--- RECORDS PROVIDED Enclosed Below ---

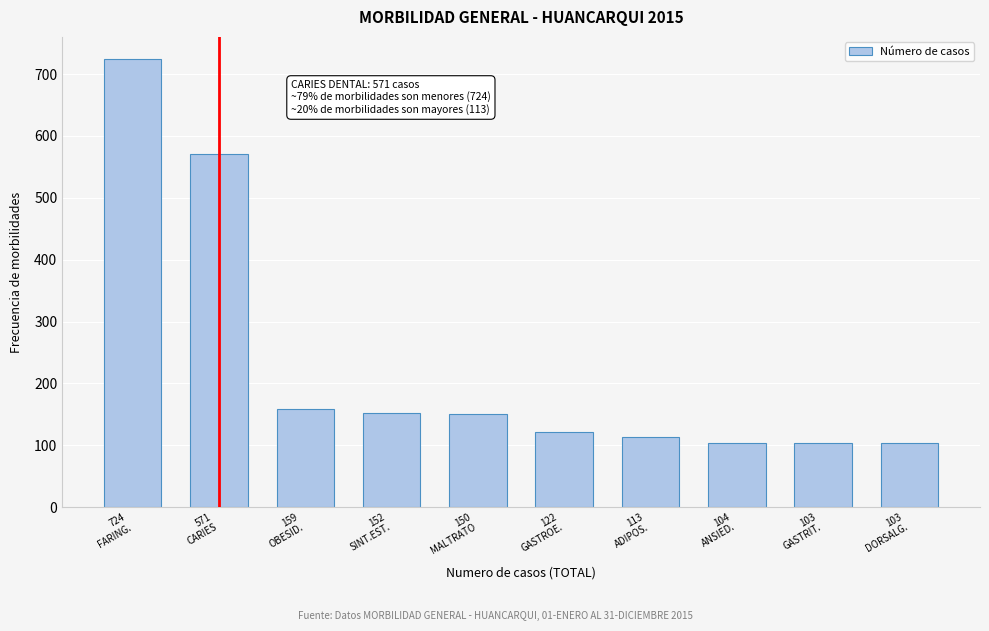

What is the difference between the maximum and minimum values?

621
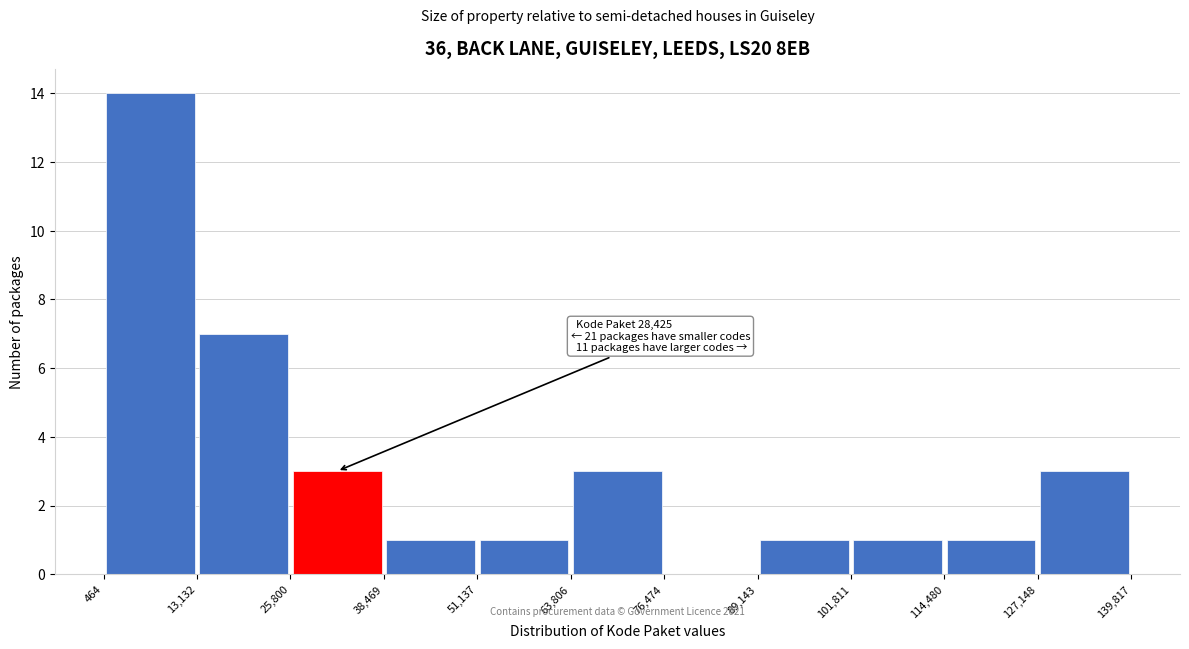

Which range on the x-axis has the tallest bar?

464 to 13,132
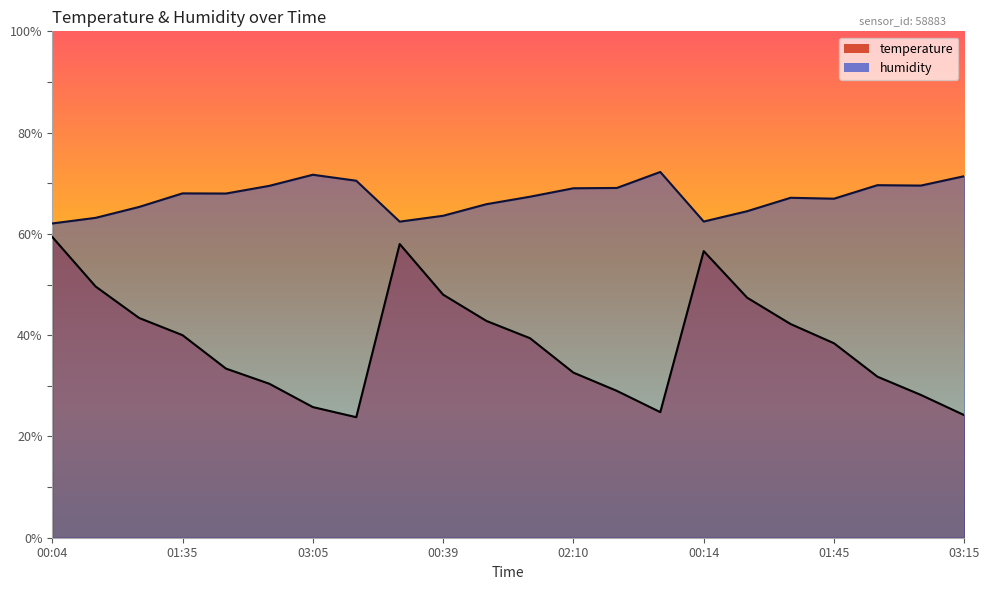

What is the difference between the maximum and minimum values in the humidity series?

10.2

--- End of Enclosed RECORDS PROVIDED ---

▸ HOW TO COMPLETE THIS TASK
Extract the text lines from every item above word for word, omitting the pictures.

▸ SOLUTION FOR THIS EXERCISE
What is the difference between the maximum and minimum values?

621

Which range on the x-axis has the tallest bar?

464 to 13,132

What is the difference between the maximum and minimum values in the humidity series?

10.2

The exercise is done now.